Manajernya pun baru saja dipecat sebagai kepala tim nasional Yunani karena prestasinya memble. Kemenangan Leicester adalah kemenangan bagi banyak orang, tidak hanya penggemar setianya. Bahkan, aktor tenar Tom Hanks mengaku mengharapkan Leicester juara. Kemenangan Leicester adalah kemenangan ”wong cilik”, rakyat jelata, pihak yang fungsinya hanya sebagai pelengkap penderita.

Leicester dan klub gurem lainnya harus ada agar klub besar seperti Chelsea dan Manchester United bisa mengklaim dirinya sebagai juara. Namun, kini mendadak dunia jadi terbalik. Majikan menjadi pelayan dan pelayan menjadi majikan. Leicester memberi asa bagi mereka yang suka bermimpi menggapai sesuatu yang rasanya mustahil. Leicester adalah Cinderella dalam kehidupan nyata.

Di pewayangan Jawa adalah lakon (cerita) berjudul Petruk Dadi Ratu (Petruk Menjadi Raja). Petruk yang punakawan (pengikut/pelayan kesatria) mendadak punya kesempatan jadi raja, dan ganti nama jadi Prabu Belgeduwel Beh alias Tong Tong Sot alias Kanthong Bolong. Jika dalam legenda, sang Prabu Khantong Bolong bikin dunia pewayangan jadi kacau, Leicester justru membawa keberuntungan. Klub-klub gurem kini sadar bahwa mereka juga punya kans jadi juara.

Sebagian penggemar Leicester mempertaruhkan uangnya untuk Leicester jadi juara. Total ada 128 orang yang memegang taruhannya hingga Leicester menjadi juara. Sisanya sudah tergoda untuk menghentikan taruhannya, dan menikmati imbalan pasti yang lumayan besar namun tidak 5.000 kali. Tercatat jumlah uang taruhan untuk Leicester juara berkisar dari 0,5 hingga 20 poundsterling per orang.

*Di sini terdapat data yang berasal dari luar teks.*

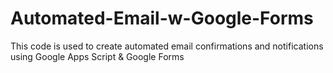 # Automated-Email-w-Google-Forms
This code is used to create automated email confirmations and notifications using Google Apps Script &amp; Google Forms
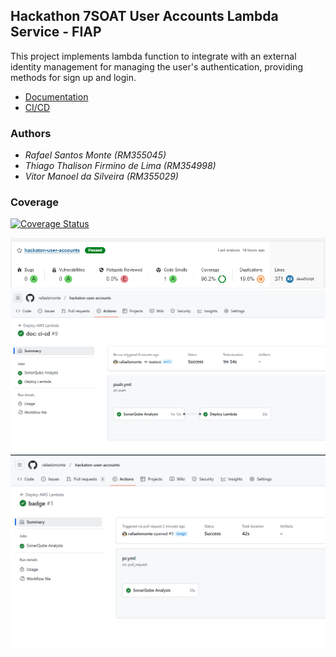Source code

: ## Hackathon 7SOAT User Accounts Lambda Service - FIAP

This project implements lambda function to integrate with an external identity management for managing the user's authentication, providing methods for sign up and login.

- [Documentation](docs/service.md)
- [CI/CD](docs/ci-cd.md)


### Authors

- _Rafael Santos Monte (RM355045)_
- _Thiago Thalison Firmino de Lima (RM354998)_
- _Vitor Manoel da Silveira (RM355029)_

### Coverage

[![Coverage Status](https://coveralls.io/repos/github/rafaelsmonte/hackaton-user-accounts/badge.svg?branch=main)](https://coveralls.io/github/rafaelsmonte/hackaton-user-accounts?branch=main)

![Coverage](docs/evidences/user-accounts-coverage.png)
![Sucessful pipeline on push](docs/evidences/user-accounts-pipeline.png)
![Sucessful pipeline on pr](docs/evidences/user-accounts-pipeline-pr.png)
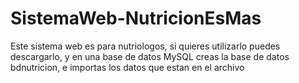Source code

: # SistemaWeb-NutricionEsMas
Este sistema web es para nutriologos, si quieres utilizarlo puedes descargarlo, y en una base de datos MySQL creas la base de datos bdnutricion, e importas los datos que estan en el archivo  
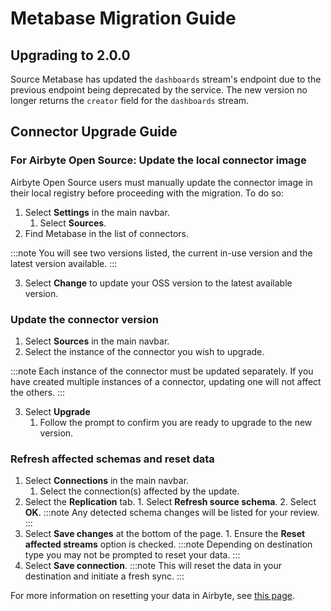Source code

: # Metabase Migration Guide

## Upgrading to 2.0.0

Source Metabase has updated the `dashboards` stream's endpoint due to the previous endpoint being
deprecated by the service. The new version no longer returns the `creator` field for the
`dashboards` stream.

## Connector Upgrade Guide

### For Airbyte Open Source: Update the local connector image

Airbyte Open Source users must manually update the connector image in their local registry before
proceeding with the migration. To do so:

1. Select **Settings** in the main navbar.
   1. Select **Sources**.
2. Find Metabase in the list of connectors.

:::note You will see two versions listed, the current in-use version and the latest version
available. :::

3. Select **Change** to update your OSS version to the latest available version.

### Update the connector version

1. Select **Sources** in the main navbar.
2. Select the instance of the connector you wish to upgrade.

:::note Each instance of the connector must be updated separately. If you have created multiple
instances of a connector, updating one will not affect the others. :::

3. Select **Upgrade**
   1. Follow the prompt to confirm you are ready to upgrade to the new version.

### Refresh affected schemas and reset data

1. Select **Connections** in the main navbar.
   1. Select the connection(s) affected by the update.
2. Select the **Replication** tab. 1. Select **Refresh source schema**. 2. Select **OK**. :::note
   Any detected schema changes will be listed for your review. :::
3. Select **Save changes** at the bottom of the page. 1. Ensure the **Reset affected streams**
   option is checked. :::note Depending on destination type you may not be prompted to reset your
   data. :::
4. Select **Save connection**. :::note This will reset the data in your destination and initiate a
   fresh sync. :::

For more information on resetting your data in Airbyte, see
[this page](https://docs.airbyte.com/operator-guides/reset).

Dalam sejarah industri taruhan, kemenangan 1:5.000 ini adalah yang terbesar sepanjang masa. Sebenarnya fenomena seperti Leicester jadi juara sudah dijelaskan oleh Nassim Nicholas Taleb, pakar keuangan dari New York University dan mantan trader saham di Wall Street. Ia menyebut kejadian yang hampir mustahil tersebut sebagai ”Black Swan.” Istilah ini diambil dari cerita tentang keyakinan bahwa semua angsa berwarna putih. Angsa hitam adalah mustahil.

Orang tidak tahu bahwa di Australia terdapat angsa hitam. Maka, angsa hitam adalah kejadian yang tidak umum (unusual), namun bukan tak mungkin (impossible). Karena probabilitasnya teramat kecil, kejadian angsa hitam sulit diprediksi. Dalam bukunya, The Black Swan: The Impact of Highly Improbable (2007), Nassem Taleb memberi contoh kejadian angsa hitam.

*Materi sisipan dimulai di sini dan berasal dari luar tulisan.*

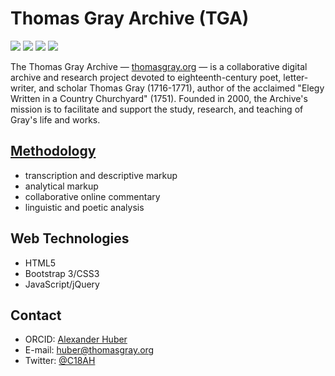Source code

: Thomas Gray Archive (TGA)
======
![](https://img.shields.io/github/last-commit/alhuber1502/TGA.svg?style=flat)
![](https://img.shields.io/badge/license-CC%20BY--NC--SA-orange.svg?style=flat)
![](https://img.shields.io/website-up-down-green-red/http/www.thomasgray.org.svg?style=flat)
![](https://img.shields.io/maintenance/yes/2025.svg?style=flat)

The Thomas Gray Archive — [thomasgray.org](http://www.thomasgray.org/)
 — is a collaborative digital archive and research
project devoted to eighteenth-century poet, letter-writer, and scholar Thomas
Gray (1716-1771), author of the acclaimed "Elegy Written in a Country
Churchyard" (1751). Founded in 2000, the Archive's mission is to facilitate
and support the study, research, and teaching of Gray's life and works.

## [Methodology](http://www.thomasgray.org/about/#methodology)
* transcription and descriptive markup
* analytical markup
* collaborative online commentary
* linguistic and poetic analysis

## Web Technologies
* HTML5
* Bootstrap 3/CSS3
* JavaScript/jQuery

## Contact
* ORCID: [Alexander Huber](http://orcid.org/0000-0002-2151-6415)
* E-mail: [huber@thomasgray.org](mailto:huber@thomasgray.org)
* Twitter: [@C18AH](https://twitter.com/C18AH)

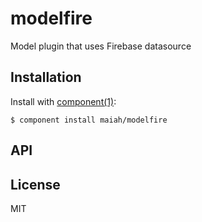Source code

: 
# modelfire

  Model plugin that uses Firebase datasource

## Installation

  Install with [component(1)](http://component.io):

    $ component install maiah/modelfire

## API



## License

  MIT
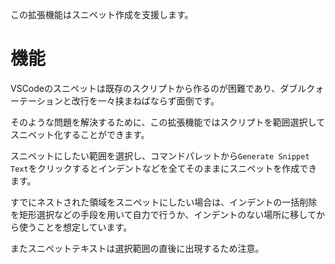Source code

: この拡張機能はスニペット作成を支援します。

# 機能
VSCodeのスニペットは既存のスクリプトから作るのが困難であり、ダブルクォーテーションと改行を一々挟まねばならず面倒です。

そのような問題を解決するために、この拡張機能ではスクリプトを範囲選択してスニペット化することができます。

スニペットにしたい範囲を選択し、コマンドパレットから`Generate Snippet Text`をクリックするとインデントなどを全てそのままにスニペットを作成できます。

すでにネストされた領域をスニペットにしたい場合は、インデントの一括削除を矩形選択などの手段を用いて自力で行うか、インデントのない場所に移してから使うことを想定しています。

またスニペットテキストは選択範囲の直後に出現するため注意。

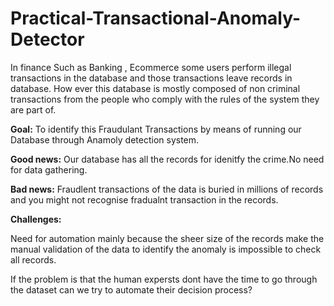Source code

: # Practical-Transactional-Anomaly-Detector
In finance Such as Banking , Ecommerce some users perform illegal transactions in the database and those transactions leave records in database. How ever this database is mostly composed of non criminal transactions from the people who comply with the rules of the system they are part of.

**Goal:** To identify this Fraudulant Transactions by means of running our Database through Anamoly detection system.

**Good news:** Our database has all the records for idenitfy the crime.No need for data gathering.

**Bad news:** Fraudlent transactions of the data is buried in millions of records and you might not recognise fradualnt transaction in the records.

**Challenges:**

Need for automation mainly because the sheer size of the records make the manual validation of the data to identify the anomaly is impossible to check all records.

If the problem is that the human expersts dont have the time to go through the dataset can we try to automate their decision process?
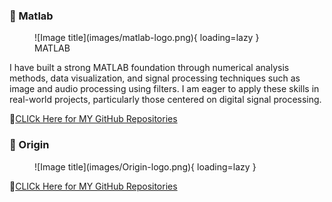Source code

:
### **📌 Matlab**

<figure markdown="span">
![Image title](images/matlab-logo.png){ loading=lazy }
  <figcaption>MATLAB</figcaption>
</figure>

I have built a strong MATLAB foundation through numerical analysis methods, data visualization, and  signal processing techniques such as image and audio processing using filters. I am eager to apply these skills in real-world projects, particularly those centered on digital signal processing.

🔗[CLICk Here for MY GitHub Repositories](https://github.com/Nusrat008/MATLAB)


### **📌 Origin**

<figure markdown="span">
![Image title](images/Origin-logo.png){ loading=lazy }
  <figcaption></figcaption>
</figure>


🔗[CLICk Here for MY GitHub Repositories](https://github.com/Nusrat008/Numerical-Analysis-by-Origin)



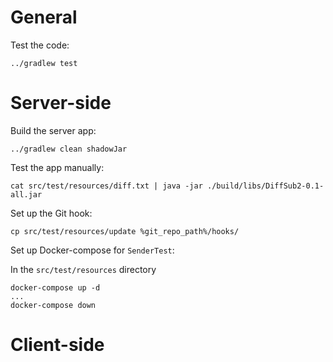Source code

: # General

Test the code:

    ../gradlew test

# Server-side

Build the server app:

    ../gradlew clean shadowJar

Test the app manually:

    cat src/test/resources/diff.txt | java -jar ./build/libs/DiffSub2-0.1-all.jar

Set up the Git hook:

    cp src/test/resources/update %git_repo_path%/hooks/

Set up Docker-compose for `SenderTest`:

In the `src/test/resources` directory

    docker-compose up -d
    ...
    docker-compose down

# Client-side

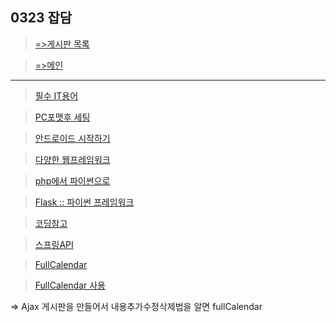 
## 0323 잡담

> [=>게시판 목록](https://greeense.github.io/Board/board_reademe.html)

> [=>메인](https://greeense.github.io/)

-----------------------------------------------------

> [필수 IT용어](https://sellerteam.tistory.com/entry/IT%EC%9A%A9%EC%96%B4-IT%EC%9A%A9%EC%96%B4%EA%B3%B5%EB%B6%80-AZ-%EA%B9%8C%EC%A7%80)

> [PC포맷후 세팅](https://post.naver.com/viewer/postView.nhn?volumeNo=27815901&memberNo=47804710)

> [안드로이드 시작하기](https://roddong.tistory.com/253?category=756713)

> [다양한 웹프레임워크](https://m.blog.naver.com/PostView.nhn?blogId=acornedu&logNo=221030114195&proxyReferer=https%3A%2F%2Fwww.google.com%2F)

> [php에서 파이썬으로](https://item4.blog/2016-02-24/Reason-Why-I-Left-PHP-and-Moved-on-to-Python/)

> [Flask :: 파이썬 프레임워크](https://www.fun-coding.org/flask_basic-2.html)

> [코딩참고](https://victorydntmd.tistory.com/157)

> [스프링API](https://m.blog.naver.com/PostView.nhn?blogId=rima361&logNo=221315851905&proxyReferer=https%3A%2F%2Fwww.google.com%2F)

> [FullCalendar](https://fullcalendar.io/)

> [FullCalendar 사용](https://m.blog.naver.com/rima361/221289210477)


=> Ajax 게시판을 만들어서 내용추가수정삭제법을 알면 fullCalendar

Mulai dari penggunaan internet, komputer pribadi, Perang Dunia I, pecahnya negara Uni Soviet, serangan September 11, market crash di Wall Street 1929, kebangkrutan Lehman Brothers, raksasa keuangan berusia 150 tahun, long term capital management (LTCM), hedge fund terkenal di AS yang dikelola dua pemenang nobel bidang ekonomi. Maka, berhentilah terbelalak melihat fenomena Leicester Dadi Ratu.

Dalam hidup ini, termasuk investasi di bidang apa pun, bermimpilah setinggi-tingginya. Jika kita kukuh dalam usaha keras dan doa, meminjam jargon pelawak Srimulat, Asmuni, ”Tidak ada hil yang mustahal...”
(dmd)
Copyright ©2024 SINDOnews.com
All Rights Reserved
berita/ rendering in 0.1079 seconds (0.1#10.140)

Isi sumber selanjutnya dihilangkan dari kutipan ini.